运行结果：运行成功，可以和大模型进行对话了。

二、多轮对话中添加记忆

上面代码执行，会发现，调用大模型API是“无状态”的，对话间不能上下文关联。要实现多轮对话的上下文关联，只需要在每轮对话时，添加历史信息conversation_history即可：修改ChatApp的__init__，和_process_response，详见 “”# 添加记忆能力”部分，其他代码不变：

class ChatApp:
    def __init__(self, root):
        self.root = root
        self.root.title("小神经 · 智能答疑")
        self.root.geometry("950x750")
        self.root.configure(bg=Theme.BG_MAIN)
        self.root.minsize(700, 500)

        self.wrap_width = 750  # 根据窗口初始宽度设置

        self._create_header()
        self._create_chat_area()
        self._create_input_area()

        self._add_system_message("小神经已就绪，随时为你解答问题")
        self.current_streaming = None

        # 添加记忆能力：初始化对话历史，包含系统提示词
        self.conversation_history = [
            {"role": "system", "content": "你的名字叫公司小神经，你负责回答我关于深度学习、大模型、IA应用的问题。"}
        ]

def _process_response(self, question):
        try:
            # 添加记忆能力：把本次用户问题加入到历史对话中
            self.conversation_history.append({"role": "user", "content": question})

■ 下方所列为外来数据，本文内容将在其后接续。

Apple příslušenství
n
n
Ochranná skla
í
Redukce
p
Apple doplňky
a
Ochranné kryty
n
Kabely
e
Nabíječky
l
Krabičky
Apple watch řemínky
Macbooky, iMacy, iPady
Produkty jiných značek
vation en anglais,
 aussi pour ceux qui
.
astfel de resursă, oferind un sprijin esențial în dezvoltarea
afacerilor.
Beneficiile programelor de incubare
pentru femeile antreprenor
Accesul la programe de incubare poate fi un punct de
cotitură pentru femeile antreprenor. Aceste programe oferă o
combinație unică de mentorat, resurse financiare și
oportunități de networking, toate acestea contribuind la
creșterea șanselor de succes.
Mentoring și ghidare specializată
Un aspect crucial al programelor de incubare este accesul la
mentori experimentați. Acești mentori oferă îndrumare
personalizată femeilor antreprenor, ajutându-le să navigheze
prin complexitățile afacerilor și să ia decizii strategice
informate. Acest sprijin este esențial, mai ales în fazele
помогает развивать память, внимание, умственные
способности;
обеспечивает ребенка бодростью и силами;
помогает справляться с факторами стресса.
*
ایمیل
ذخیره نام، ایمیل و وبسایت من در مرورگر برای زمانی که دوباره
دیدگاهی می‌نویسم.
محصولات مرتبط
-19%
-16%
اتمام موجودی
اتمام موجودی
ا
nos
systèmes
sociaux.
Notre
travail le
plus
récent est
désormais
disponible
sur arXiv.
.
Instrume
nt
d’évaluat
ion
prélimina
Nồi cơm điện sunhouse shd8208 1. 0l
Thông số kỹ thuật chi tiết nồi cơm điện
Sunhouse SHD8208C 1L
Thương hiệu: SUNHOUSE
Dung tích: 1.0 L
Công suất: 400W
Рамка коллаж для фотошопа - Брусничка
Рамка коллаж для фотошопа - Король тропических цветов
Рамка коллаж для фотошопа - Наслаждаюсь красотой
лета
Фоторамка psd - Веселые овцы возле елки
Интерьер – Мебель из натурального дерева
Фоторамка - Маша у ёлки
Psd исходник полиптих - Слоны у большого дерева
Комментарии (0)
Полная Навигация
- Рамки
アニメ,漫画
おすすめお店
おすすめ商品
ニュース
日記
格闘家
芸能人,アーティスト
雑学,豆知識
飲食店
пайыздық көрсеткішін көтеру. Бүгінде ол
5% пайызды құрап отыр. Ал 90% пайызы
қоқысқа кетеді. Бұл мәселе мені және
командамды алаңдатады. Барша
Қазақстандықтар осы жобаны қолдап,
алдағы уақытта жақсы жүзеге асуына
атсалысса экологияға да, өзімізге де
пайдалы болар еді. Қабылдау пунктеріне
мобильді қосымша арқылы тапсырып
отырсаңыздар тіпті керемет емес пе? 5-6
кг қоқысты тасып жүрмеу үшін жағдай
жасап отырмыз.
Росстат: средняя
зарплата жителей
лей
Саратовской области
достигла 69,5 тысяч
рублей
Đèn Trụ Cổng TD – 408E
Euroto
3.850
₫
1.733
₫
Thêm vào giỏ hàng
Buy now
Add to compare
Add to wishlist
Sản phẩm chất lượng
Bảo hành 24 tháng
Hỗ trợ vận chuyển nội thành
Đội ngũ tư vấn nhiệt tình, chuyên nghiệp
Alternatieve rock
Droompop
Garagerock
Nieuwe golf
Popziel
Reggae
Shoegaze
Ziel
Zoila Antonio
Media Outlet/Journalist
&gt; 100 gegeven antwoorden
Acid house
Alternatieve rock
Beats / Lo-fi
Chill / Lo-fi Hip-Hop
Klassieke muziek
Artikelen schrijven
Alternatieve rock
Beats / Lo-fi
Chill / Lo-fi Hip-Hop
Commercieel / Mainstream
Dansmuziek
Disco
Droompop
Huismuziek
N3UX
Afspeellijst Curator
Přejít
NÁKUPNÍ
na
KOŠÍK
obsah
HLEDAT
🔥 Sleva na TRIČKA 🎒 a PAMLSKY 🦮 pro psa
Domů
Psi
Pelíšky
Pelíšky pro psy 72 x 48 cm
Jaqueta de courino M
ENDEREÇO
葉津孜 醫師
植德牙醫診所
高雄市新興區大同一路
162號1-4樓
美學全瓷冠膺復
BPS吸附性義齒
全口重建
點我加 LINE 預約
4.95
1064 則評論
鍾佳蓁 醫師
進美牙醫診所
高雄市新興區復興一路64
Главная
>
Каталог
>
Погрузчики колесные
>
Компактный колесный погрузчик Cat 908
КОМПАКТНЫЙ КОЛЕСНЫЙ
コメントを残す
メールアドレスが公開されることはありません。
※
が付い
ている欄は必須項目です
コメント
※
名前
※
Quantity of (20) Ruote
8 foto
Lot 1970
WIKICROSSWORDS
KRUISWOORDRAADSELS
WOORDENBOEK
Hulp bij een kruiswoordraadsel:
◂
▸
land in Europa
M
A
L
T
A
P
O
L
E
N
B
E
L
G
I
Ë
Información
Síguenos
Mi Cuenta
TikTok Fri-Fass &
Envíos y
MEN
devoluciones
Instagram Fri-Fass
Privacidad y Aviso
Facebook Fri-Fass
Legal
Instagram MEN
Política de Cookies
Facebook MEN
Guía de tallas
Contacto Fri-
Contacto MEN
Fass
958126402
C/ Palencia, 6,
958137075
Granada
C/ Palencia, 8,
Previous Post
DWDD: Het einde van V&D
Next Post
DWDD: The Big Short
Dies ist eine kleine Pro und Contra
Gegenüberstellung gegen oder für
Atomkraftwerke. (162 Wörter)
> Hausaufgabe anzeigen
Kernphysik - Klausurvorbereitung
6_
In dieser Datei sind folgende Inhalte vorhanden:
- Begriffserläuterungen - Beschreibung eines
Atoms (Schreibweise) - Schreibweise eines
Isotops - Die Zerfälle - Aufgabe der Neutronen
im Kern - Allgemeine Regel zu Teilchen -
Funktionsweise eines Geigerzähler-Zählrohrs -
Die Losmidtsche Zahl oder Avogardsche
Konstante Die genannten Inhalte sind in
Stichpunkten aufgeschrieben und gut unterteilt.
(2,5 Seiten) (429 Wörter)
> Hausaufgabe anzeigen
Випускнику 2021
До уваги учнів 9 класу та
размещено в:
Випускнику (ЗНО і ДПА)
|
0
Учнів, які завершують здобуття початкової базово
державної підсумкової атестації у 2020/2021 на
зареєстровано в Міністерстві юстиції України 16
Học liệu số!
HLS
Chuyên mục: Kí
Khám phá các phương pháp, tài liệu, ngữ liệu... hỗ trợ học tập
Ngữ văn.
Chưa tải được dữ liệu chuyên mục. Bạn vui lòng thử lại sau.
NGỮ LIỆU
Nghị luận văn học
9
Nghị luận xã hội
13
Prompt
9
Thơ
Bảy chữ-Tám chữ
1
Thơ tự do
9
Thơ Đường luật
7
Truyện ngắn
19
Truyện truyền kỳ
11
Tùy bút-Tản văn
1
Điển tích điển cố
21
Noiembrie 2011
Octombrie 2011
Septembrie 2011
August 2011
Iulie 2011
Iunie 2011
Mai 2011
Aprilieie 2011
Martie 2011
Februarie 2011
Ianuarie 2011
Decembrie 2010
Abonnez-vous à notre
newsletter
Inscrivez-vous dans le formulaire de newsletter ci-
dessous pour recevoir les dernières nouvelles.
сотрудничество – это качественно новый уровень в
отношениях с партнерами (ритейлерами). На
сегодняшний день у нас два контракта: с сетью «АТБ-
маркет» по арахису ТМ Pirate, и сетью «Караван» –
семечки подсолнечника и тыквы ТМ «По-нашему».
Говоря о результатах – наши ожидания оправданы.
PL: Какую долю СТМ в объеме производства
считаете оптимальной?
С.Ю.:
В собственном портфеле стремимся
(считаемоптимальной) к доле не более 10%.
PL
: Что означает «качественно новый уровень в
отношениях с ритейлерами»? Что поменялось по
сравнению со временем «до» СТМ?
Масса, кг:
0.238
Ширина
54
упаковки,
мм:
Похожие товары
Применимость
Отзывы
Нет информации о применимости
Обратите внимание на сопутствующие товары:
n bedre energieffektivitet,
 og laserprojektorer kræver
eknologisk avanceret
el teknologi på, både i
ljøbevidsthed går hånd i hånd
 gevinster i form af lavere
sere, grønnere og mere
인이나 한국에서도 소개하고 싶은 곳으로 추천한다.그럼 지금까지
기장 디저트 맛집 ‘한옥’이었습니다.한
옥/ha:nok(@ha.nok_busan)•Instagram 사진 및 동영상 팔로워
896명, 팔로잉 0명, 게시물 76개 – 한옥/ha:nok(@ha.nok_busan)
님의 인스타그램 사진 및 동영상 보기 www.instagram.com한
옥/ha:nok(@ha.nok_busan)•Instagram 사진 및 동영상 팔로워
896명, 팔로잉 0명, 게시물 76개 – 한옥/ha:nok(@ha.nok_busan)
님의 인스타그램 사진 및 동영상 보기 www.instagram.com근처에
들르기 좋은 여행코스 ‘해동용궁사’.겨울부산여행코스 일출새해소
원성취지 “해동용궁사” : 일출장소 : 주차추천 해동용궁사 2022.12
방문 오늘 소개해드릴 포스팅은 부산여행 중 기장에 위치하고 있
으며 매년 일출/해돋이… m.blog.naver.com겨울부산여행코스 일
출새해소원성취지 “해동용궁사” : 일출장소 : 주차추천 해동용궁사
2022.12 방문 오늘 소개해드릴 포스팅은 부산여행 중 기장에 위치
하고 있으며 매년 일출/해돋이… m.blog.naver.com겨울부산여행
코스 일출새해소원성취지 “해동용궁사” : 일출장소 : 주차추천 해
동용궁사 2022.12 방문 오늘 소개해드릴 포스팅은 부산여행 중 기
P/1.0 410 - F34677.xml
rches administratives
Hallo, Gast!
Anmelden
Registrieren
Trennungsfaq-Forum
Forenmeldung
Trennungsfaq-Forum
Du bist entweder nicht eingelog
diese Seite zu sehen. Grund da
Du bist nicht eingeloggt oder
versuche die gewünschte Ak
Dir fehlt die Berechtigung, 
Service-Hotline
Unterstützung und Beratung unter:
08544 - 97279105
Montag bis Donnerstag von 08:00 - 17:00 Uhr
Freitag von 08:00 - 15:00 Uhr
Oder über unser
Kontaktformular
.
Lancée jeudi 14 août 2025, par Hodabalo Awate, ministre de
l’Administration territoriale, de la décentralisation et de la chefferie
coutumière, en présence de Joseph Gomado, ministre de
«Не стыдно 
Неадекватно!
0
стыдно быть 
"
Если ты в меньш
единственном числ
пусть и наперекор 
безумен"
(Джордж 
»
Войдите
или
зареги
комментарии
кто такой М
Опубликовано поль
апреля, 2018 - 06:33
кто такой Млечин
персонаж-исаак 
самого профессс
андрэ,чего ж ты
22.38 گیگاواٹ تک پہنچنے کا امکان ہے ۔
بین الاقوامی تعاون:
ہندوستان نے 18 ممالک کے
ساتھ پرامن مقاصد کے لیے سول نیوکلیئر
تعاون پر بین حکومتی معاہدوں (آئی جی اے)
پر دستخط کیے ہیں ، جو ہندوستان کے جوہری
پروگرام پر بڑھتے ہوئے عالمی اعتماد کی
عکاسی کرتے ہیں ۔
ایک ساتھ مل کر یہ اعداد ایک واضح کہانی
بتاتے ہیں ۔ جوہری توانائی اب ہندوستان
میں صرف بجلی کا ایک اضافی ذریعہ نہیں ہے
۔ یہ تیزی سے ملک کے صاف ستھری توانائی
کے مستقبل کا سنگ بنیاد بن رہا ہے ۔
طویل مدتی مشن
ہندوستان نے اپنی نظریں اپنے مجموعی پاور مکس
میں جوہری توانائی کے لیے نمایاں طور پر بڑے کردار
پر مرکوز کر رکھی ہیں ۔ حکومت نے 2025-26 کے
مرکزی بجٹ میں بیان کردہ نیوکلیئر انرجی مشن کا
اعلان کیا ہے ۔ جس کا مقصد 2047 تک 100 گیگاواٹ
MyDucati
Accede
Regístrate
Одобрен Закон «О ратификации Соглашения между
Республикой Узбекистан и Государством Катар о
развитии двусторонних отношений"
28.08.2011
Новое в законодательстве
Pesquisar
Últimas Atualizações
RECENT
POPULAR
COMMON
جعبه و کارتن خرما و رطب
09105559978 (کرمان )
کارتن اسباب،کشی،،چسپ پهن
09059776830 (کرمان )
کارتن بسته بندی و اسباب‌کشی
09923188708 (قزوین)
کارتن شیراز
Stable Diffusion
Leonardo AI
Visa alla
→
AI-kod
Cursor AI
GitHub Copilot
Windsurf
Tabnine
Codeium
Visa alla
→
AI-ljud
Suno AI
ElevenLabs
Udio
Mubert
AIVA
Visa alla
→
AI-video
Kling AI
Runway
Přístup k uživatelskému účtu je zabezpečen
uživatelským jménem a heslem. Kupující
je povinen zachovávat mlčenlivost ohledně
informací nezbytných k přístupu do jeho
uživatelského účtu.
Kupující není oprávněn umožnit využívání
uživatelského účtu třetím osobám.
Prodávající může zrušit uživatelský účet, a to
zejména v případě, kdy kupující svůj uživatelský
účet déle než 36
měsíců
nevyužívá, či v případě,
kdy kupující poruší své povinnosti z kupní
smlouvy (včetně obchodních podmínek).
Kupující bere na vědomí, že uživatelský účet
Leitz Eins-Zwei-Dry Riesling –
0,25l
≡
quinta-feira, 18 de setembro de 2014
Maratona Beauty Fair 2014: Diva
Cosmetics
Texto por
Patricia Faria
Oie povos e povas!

            response = client.chat.completions.create(
                model="qwen-max",
                messages = self.conversation_history,
                stream=True
            )

            self.root.after(0, self._start_bot_stream)

            whole_response = ""
            for chunk in response:
                content = chunk.choices[0].delta.content
                if content:
                    self.root.after(0, self._append_stream_content, content)
                    whole_response += content
            
            
            #添加记忆能力：把本次大模型回复加入到历史对话中
            self.conversation_history.append({"role": "assistant", "content": whole_response})

        except Exception as e:
            error_msg = f'请求出错: {e}'
            print(error_msg)
            self.root.after(0, self._add_system_message, f"错误: {e}")
            #添加记忆能力：报错时删除本来问题，以免污染历史对话
            if self.conversation_history[-1]['role'] == 'user':
                self.conversation_history.pop()

        finally:
            self.root.after(0, self._finish_bot_stream)
            self.root.after(0, self._enable_input)

运行结果：第二个问题中“将这些网络的论文地址和源码地址发我”，小神经关联了第一个问题直接给出了答案。大模型记住了历史对话。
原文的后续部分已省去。